Before he became an Emmy-winning star playing the foul-mouthed soccer icon Roy Kent in “Ted Lasso,” Brett Goldstein had been a stand-up comedian for almost two decades. But if you’re looking for visual evidence, it might be hard to come by, because videos of his early days on stage are almost nonexistent.
“I’ve done 17 years of stand-up, but there’s no proof,” he said with a laugh. “I could be lying.”
That’s because Goldstein was not a fan of filmed stand-up — until this year, when his “Brett Goldstein: The Second Best Night of Your Life” came to HBO. “I’ve always resisted filming, and I never put stuff I did online,” he said. “It’s about the live experience, and I feel that quite strongly.”

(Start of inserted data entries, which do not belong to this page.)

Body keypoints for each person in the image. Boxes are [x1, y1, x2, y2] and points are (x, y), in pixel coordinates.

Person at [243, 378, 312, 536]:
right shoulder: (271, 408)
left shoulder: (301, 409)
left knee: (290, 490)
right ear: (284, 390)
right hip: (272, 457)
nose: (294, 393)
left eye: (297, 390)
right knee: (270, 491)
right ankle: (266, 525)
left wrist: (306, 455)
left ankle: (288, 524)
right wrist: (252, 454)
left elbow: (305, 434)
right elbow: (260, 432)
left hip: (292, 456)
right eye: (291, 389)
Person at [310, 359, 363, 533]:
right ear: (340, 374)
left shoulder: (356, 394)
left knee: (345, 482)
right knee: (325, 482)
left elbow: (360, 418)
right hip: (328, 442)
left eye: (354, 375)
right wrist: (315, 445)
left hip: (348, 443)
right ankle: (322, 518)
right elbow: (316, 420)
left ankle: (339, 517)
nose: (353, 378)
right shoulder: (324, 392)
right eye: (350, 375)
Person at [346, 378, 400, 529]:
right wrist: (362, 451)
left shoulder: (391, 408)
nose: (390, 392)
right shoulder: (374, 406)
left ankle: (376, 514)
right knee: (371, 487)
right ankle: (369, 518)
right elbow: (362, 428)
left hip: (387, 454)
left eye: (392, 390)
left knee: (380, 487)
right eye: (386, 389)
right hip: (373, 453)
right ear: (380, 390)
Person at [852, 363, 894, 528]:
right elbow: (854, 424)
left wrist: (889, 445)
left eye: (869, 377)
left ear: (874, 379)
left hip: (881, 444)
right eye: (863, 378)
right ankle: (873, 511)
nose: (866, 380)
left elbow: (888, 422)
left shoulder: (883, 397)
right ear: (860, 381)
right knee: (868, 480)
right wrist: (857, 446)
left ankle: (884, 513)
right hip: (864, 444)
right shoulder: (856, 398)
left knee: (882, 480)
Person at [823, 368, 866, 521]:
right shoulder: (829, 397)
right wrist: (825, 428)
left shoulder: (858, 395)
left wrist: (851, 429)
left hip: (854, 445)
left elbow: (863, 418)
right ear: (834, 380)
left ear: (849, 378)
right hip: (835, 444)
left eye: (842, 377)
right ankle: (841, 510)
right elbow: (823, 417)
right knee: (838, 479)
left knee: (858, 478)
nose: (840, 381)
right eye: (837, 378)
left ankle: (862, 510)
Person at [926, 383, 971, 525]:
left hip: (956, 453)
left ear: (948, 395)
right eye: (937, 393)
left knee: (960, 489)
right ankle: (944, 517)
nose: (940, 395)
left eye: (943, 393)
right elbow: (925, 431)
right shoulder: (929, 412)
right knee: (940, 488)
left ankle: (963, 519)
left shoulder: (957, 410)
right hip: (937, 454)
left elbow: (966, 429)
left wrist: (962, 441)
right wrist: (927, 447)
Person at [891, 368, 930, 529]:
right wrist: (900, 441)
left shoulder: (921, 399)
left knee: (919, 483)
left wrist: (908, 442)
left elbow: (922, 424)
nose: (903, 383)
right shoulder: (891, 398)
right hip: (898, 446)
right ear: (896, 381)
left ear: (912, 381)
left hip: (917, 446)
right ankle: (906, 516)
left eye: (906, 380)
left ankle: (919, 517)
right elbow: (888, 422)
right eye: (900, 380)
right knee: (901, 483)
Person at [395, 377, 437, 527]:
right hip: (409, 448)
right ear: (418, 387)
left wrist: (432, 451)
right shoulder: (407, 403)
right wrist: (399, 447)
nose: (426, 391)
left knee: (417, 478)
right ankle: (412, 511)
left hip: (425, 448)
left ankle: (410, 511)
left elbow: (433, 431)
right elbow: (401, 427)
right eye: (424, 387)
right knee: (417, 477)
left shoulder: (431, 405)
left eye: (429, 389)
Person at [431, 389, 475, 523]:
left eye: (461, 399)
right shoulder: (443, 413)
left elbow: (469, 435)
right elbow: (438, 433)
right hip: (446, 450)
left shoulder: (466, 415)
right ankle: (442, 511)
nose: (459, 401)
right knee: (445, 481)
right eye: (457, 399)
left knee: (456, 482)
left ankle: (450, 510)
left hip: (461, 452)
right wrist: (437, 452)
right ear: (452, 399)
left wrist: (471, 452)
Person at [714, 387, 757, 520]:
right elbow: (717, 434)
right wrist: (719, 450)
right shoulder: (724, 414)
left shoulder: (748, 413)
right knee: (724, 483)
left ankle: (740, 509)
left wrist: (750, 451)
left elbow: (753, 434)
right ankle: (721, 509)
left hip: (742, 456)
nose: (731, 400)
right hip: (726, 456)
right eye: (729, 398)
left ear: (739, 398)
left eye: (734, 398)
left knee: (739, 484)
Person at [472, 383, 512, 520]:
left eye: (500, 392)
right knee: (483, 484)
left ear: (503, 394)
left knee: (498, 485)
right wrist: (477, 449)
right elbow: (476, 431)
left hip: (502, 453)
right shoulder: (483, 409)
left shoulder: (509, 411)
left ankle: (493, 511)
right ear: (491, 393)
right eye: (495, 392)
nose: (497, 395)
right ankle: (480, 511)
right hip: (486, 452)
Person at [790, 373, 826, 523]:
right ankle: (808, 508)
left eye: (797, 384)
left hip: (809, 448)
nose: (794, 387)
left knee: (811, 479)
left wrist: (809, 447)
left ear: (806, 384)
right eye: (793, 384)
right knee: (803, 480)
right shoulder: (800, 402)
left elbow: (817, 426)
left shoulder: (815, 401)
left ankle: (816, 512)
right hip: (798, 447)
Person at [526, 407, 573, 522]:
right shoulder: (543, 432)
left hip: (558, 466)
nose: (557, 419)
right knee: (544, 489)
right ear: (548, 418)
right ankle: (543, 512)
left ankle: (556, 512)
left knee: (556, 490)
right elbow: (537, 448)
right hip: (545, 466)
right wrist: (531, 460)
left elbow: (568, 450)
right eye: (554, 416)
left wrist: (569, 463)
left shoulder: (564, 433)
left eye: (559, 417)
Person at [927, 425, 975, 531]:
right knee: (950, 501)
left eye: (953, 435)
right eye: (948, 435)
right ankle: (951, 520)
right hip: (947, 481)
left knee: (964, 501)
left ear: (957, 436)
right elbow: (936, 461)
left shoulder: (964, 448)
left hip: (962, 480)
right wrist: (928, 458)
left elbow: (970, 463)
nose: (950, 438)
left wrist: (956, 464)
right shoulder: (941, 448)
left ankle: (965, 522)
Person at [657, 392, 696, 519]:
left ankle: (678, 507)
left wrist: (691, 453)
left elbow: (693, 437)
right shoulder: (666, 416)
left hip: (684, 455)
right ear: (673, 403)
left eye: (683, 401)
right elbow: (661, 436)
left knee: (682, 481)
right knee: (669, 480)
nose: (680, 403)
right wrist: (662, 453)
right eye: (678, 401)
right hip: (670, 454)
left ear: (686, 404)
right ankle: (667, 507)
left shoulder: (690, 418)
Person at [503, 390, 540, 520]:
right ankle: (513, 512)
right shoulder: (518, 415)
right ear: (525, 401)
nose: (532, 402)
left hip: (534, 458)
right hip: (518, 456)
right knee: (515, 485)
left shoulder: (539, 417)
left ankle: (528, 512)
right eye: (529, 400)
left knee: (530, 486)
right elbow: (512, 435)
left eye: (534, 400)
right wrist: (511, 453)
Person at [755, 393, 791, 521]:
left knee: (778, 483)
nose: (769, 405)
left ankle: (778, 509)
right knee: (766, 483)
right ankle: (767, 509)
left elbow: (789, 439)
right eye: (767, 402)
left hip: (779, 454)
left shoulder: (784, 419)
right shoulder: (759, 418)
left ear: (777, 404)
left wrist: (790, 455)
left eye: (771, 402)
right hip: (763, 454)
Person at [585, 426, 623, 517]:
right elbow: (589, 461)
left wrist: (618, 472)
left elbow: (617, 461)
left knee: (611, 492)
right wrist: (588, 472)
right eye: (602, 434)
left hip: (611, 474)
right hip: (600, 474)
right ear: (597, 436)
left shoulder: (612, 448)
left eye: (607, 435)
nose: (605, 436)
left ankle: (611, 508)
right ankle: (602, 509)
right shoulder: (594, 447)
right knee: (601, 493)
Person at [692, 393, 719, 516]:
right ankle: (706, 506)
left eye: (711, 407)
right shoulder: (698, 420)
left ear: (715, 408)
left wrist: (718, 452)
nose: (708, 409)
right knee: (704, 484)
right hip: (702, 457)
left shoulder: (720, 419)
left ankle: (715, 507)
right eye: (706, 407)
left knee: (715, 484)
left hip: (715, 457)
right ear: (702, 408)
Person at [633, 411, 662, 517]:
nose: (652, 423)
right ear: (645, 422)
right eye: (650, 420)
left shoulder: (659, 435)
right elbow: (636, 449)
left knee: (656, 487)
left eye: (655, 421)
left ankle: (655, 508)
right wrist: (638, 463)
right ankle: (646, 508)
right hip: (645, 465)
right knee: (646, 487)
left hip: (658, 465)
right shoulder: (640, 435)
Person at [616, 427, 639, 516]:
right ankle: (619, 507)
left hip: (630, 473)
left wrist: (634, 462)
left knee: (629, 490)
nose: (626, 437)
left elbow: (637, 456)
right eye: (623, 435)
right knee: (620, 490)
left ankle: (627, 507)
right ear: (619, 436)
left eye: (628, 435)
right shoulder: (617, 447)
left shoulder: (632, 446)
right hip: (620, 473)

“There’s a pact you make with the audience, which I love. The exchange happens in a room with an audience, and when you take that out of context and stick it on the internet for people to weigh in on, I sort of think, ‘Yeah, but this wasn’t for you. It was for the room where we did it,’” he added.
But on the heels of his success with “Ted Lasso” (where he was hired as a writer and also ended up playing Kent) and “Shrinking” (where he’s a co-creator and acted in Season 2), Goldstein decided to take an offer to do an HBO special of the stand-up act with which he had been touring. “And then it became this challenge of: How do you make it work on screen?” he said.
“I know it worked in the room, but how do you edit stand-up?” he said of the experience reworking the act for the small screen. “How do you frame it? Where do you cut into a joke? Thank God I worked with brilliant people who knew what they were doing, because I was constantly like, ‘How do we make sure this is funny on screen?’”

The special comes from the first extensive tour he did in the wake of his success of “Ted Lasso,” for which he won two Emmys and became a household name. As for whether the audiences reacted differently to him once they knew him as Roy Kent, he can only speculate.
“I don’t know what people were expecting when they came to see me,” he said. “It amazed me that they bought tickets, not knowing me as a stand-up. I think it probably worked in my favor, because their expectations must have been very low.”
He laughed. “Maybe they thought I was gonna come out and kick a ball and say ‘f— off” and leave, and that would be enough. But instead I came out and did stand-up as myself. In a way, it’s helpful, because I’ve promised them nothing and their expectations are low. So when I’m a competent stand-up, I seem like I’m really good.”
For the special, he shortened the set from 90 minutes to 60 minutes because “an hour sounds bearable at home,” and he cut out some of the digressions that were among his favorite things in the show. The special landed on HBO around the same time that it was announced that “Ted Lasso” would be returning for a new season two years after going off the air in 2023, and shortly after “Shrinking” dropped a second season in which Goldstein played the drunk driver who killed the wife of the character played by Jason Segel.
But that kind of schedule is typical for Goldstein, who has been tackling a variety of jobs for his entire career. “I was always all three: writer, actor, stand-up,” the London native said. “I was paid to do stand-up. I would do club gigs four nights a week on average, but in the days I’d be writing and acting. That was enough to pay my bills and buy a cinema ticket once a week. It was always just enough.”
These days, he’s finishing Season 3 of “Shrinking” and he’s back in the writers’ room on “Ted Lasso,” which will shoot during the second half of the year. He’s also prepping for the 2025 release of “All of You,” a romantic comedy that he co-wrote with William Bridges about a slightly futuristic society in which a test can positively identify each person’s soulmate. (The test does not identify the characters played by the stars of the film, Goldstein and Imogen Poots, as soulmates, but of course the audience knows better.)
“I like to be busy and I’m very lucky to do all the things that I’m doing, but it is sort of insane,” he said of his schedule — not that he wants to change it. “As long as I’m allowed to, I would love to act, write and do stand-up. I would never want to stop any of them.”
“And I also think they all lead into each other. Stand-up’s really good for your brain: The adrenaline when you’re on stage makes your brain work so fast, and I think that keeps me sharp when I’m in the writers’ room. And then you can take all of that and put it into acting. They all feed each other. It’s a very lucky system.”